New
York, February 2, 2004—An explosion at about 2 p.m. today shook the
downtown Moscow apartment of Yelena Tregubova, an independent journalist
who recently published a controversial best-selling book criticizing the
Kremlin.
A package was left outside the door to Tregubova’s apartment and exploded
as she was leaving to meet a friend.
"I was waiting for Yelena downstairs at the taxi when I heard the blast,"
Tregubova’s colleague and friend Masha Slonin told CPJ in a telephone
interview today. "It sounded like an earthquake."
Tregubova’s apartment door was damaged, but neither she nor anybody else
was injured. Police and emergency workers arrived at the scene immediately,
according to local reports.
Police have currently classified the incident as an
act of hooliganism, the independent Moscow radio station Ekho Moskvy reported.

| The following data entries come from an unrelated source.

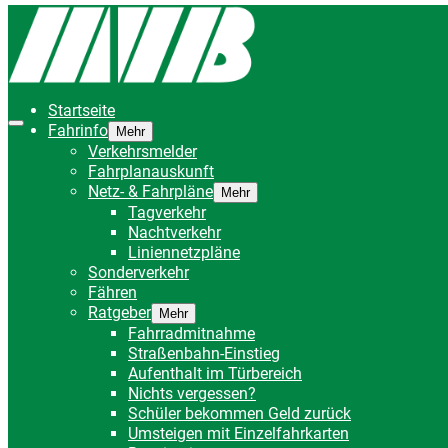
Startseite
Fahrinfo
Mehr
Verkehrsmelder
Fahrplanauskunft
Netz- & Fahrpläne
Mehr
Tagverkehr
Nachtverkehr
Liniennetzpläne
Sonderverkehr
Fähren
Ratgeber
Mehr
Fahrradmitnahme
Straßenbahn-Einstieg
Aufenthalt im Türbereich
Nichts vergessen?
Schüler bekommen Geld zurück
Umsteigen mit Einzelfahrkarten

Tregubova told Ekho Moskvy that several days ago she received a call on
her cell phone from a man who identified himself as an employee of Sheremetyevo
International Airport, outside Moscow. The man told Tregubova that a parcel
arrived for her at the airport and asked for her home address for delivery
purposes.
"I decided not to give my address and asked the man what phone number
he was calling from," Tregubova said. "At that moment the connection was
cut off, and nobody called me back.... I guess I finally received my delivery."
Bombing
comes in wake of controversial book
Tregubova was a member of the Kremlin press pool and reported for
the independent Moscow dailies Kommersant, Izvestiya, and
Russky Telegraf between 1997 and 2001, under Boris Yeltsin’s and
Vladimir Putin’s presidencies.
Her political best-seller, Tales of a Kremlin Digger, was published
in late October 2003 and criticized the Putin Administration for muzzling
the press in Russia. In November, Nikolay Senkevich, general director
of the state-controlled national television channel NTV, cancelled the
European broadcast of an interview with Tregubova on the weekly news program
"Namedni." According to the Interfax news agency, Mikhail Fedotov, of
the Russian Union of Journalists, called Senkevich’s decision as "an act
of political censorship."
"We call on Russian authorities to investigate the motives behind this
attack and bring the perpetrators to justice," said Ann Cooper, executive
director of the Committee to Protect Journalists.